Monday, October 18, 2010
I was talking to a friend during our evening walk and mentioned that how as a newly married woman I had found a question about maintainance money very awkward. She replies, but I get it too, and I was quiet for a moment as I had thought that is was funny to be getting money that one would spend on oneself from the husband. In fact my take on the issue was that once the intense phase of infant care and early childhood are over a woman should earn to contribute towards the family kitty. In this of course I had never taken into account the massive housework that is single handedly done by Indian housewives. I do not know about the finer points about these factors that grant spending ability to a woman in these situations but truly it had never occurred to me. Her forceful point that women who take care of the house should have some money solely kept aside for their own care sounded very logical. She gets massages and facial done with the money, with the rest she keeps saving it till a bigger amount is there, here, she showed me, 'these ear rings I got with this saving!' Well, either I am dumb or I can silently hope that practicality and worldly ways dawn upon me before I hit forty.
The Rabindranath novel I was reading speaks of these feminist issues, am amazed that the issues are still contemporary.
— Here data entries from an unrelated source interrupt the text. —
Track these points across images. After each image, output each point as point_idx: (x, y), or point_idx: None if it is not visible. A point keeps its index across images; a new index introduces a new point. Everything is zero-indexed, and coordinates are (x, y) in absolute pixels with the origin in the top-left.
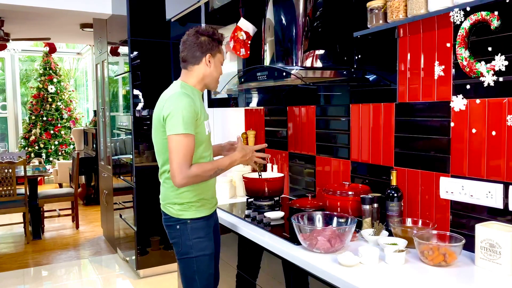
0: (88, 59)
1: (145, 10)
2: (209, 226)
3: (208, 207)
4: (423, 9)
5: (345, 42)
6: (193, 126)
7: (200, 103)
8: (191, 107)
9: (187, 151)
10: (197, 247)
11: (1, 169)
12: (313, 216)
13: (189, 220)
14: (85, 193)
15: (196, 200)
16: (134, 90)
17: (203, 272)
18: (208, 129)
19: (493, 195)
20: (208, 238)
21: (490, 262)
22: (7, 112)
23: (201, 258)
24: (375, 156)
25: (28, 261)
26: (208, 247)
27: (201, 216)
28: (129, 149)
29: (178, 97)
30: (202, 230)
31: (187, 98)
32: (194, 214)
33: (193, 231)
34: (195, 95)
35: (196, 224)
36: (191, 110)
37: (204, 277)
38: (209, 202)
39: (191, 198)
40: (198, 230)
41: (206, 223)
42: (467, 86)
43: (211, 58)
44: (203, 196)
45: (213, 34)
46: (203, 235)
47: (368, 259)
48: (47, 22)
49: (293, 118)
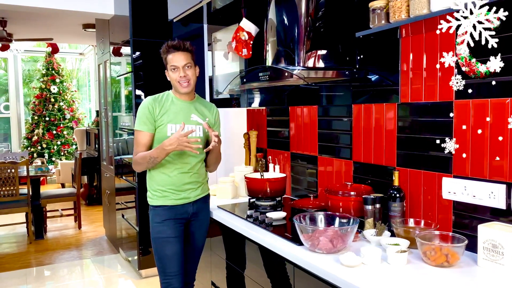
0: (91, 59)
1: (148, 11)
2: (169, 215)
3: (172, 199)
4: (425, 9)
5: (347, 42)
6: (146, 124)
7: (170, 107)
8: (145, 109)
9: (136, 143)
10: (153, 231)
11: (4, 169)
12: (315, 217)
13: (151, 207)
14: (87, 193)
15: (156, 190)
16: (136, 90)
17: (160, 252)
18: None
19: (495, 196)
20: (163, 224)
21: (492, 263)
22: (10, 113)
23: (157, 239)
24: (377, 156)
25: (30, 261)
26: (163, 231)
27: (161, 204)
28: (131, 149)
29: (144, 100)
30: (159, 217)
31: (147, 102)
32: (155, 202)
33: (153, 217)
34: (168, 100)
35: (156, 211)
36: (144, 111)
37: (161, 257)
38: (173, 194)
39: (153, 187)
40: (157, 216)
41: (167, 212)
42: (469, 86)
43: (166, 71)
44: (162, 188)
45: (162, 50)
46: (159, 221)
47: (370, 259)
48: (50, 22)
49: (295, 118)
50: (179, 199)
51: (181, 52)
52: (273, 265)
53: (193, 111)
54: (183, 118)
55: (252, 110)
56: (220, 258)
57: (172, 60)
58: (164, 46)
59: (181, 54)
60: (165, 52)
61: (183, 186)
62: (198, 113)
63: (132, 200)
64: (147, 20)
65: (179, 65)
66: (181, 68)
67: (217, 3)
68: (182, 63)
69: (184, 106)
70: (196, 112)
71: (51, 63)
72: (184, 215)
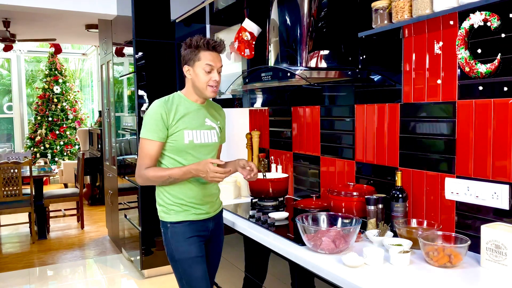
0: (93, 59)
1: (150, 11)
2: (193, 232)
3: (192, 213)
4: (428, 9)
5: (349, 43)
6: (156, 133)
7: (184, 111)
8: (156, 114)
9: (145, 153)
10: (177, 251)
11: (7, 169)
12: (317, 217)
13: (169, 224)
14: (90, 193)
15: (174, 203)
16: (139, 91)
17: (189, 275)
18: (191, 138)
19: (498, 196)
20: (188, 243)
21: (495, 264)
22: (13, 113)
23: (184, 261)
24: (380, 156)
25: (33, 261)
26: (189, 251)
27: (180, 220)
28: (134, 149)
29: (152, 104)
30: (181, 235)
31: (158, 107)
32: (173, 218)
33: (173, 235)
34: (181, 104)
35: (176, 228)
36: (156, 117)
37: (191, 279)
38: (193, 208)
39: (168, 200)
40: (178, 235)
41: (189, 228)
42: (472, 87)
43: (189, 67)
44: (183, 201)
45: (190, 43)
46: (182, 240)
47: (373, 260)
48: (53, 23)
49: (297, 119)
50: (200, 214)
51: (218, 53)
52: (276, 265)
53: (206, 115)
54: (198, 123)
55: (254, 111)
56: (223, 259)
57: (208, 58)
58: (201, 41)
59: (218, 55)
60: (200, 47)
61: (203, 198)
62: (211, 116)
63: (135, 200)
64: (150, 20)
65: (216, 66)
66: (217, 70)
67: (219, 4)
68: (219, 64)
69: (198, 110)
70: (209, 116)
71: (54, 63)
72: (205, 232)
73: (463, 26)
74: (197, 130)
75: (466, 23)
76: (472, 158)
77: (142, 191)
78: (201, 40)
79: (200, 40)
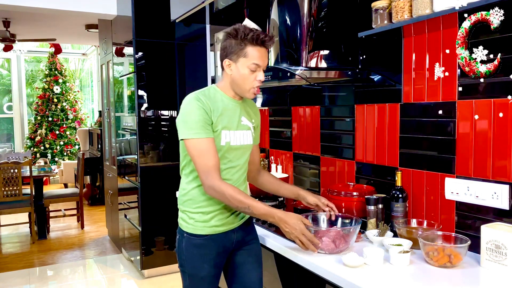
0: (93, 59)
1: (150, 11)
2: (210, 247)
3: (213, 225)
4: (428, 9)
5: (349, 43)
6: (205, 129)
7: (222, 109)
8: (199, 109)
9: (202, 155)
10: (188, 265)
11: (7, 169)
12: (317, 217)
13: (185, 234)
14: (90, 193)
15: (195, 212)
16: (139, 91)
17: None
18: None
19: (498, 196)
20: (202, 260)
21: (495, 264)
22: (13, 113)
23: (193, 276)
24: (380, 156)
25: (33, 261)
26: (200, 269)
27: (198, 234)
28: (134, 149)
29: (187, 101)
30: (196, 250)
31: (197, 100)
32: (191, 229)
33: (188, 247)
34: (218, 100)
35: (192, 241)
36: (200, 112)
37: None
38: (217, 216)
39: (190, 207)
40: (194, 247)
41: (207, 242)
42: (472, 86)
43: (231, 62)
44: (205, 208)
45: (236, 34)
46: (196, 255)
47: (373, 260)
48: (53, 23)
49: (297, 119)
50: (220, 226)
51: (267, 49)
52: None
53: (242, 113)
54: (235, 123)
55: None
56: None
57: (255, 55)
58: (249, 34)
59: (266, 51)
60: (247, 41)
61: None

The central character, Kumudini refuses to accept precious jewelry that her husband gifts her as he continuously tries to show her side of the family down, she accepts a crumpled paper with cardamom seeds that a child gives her with joy. She is completely reliant on her husband and yet she struggles to resist the attempts by the husband to control her.She is shown to be brought up lovingly by her brother and this instills in her the confidence to turn down that which is given to her without respect.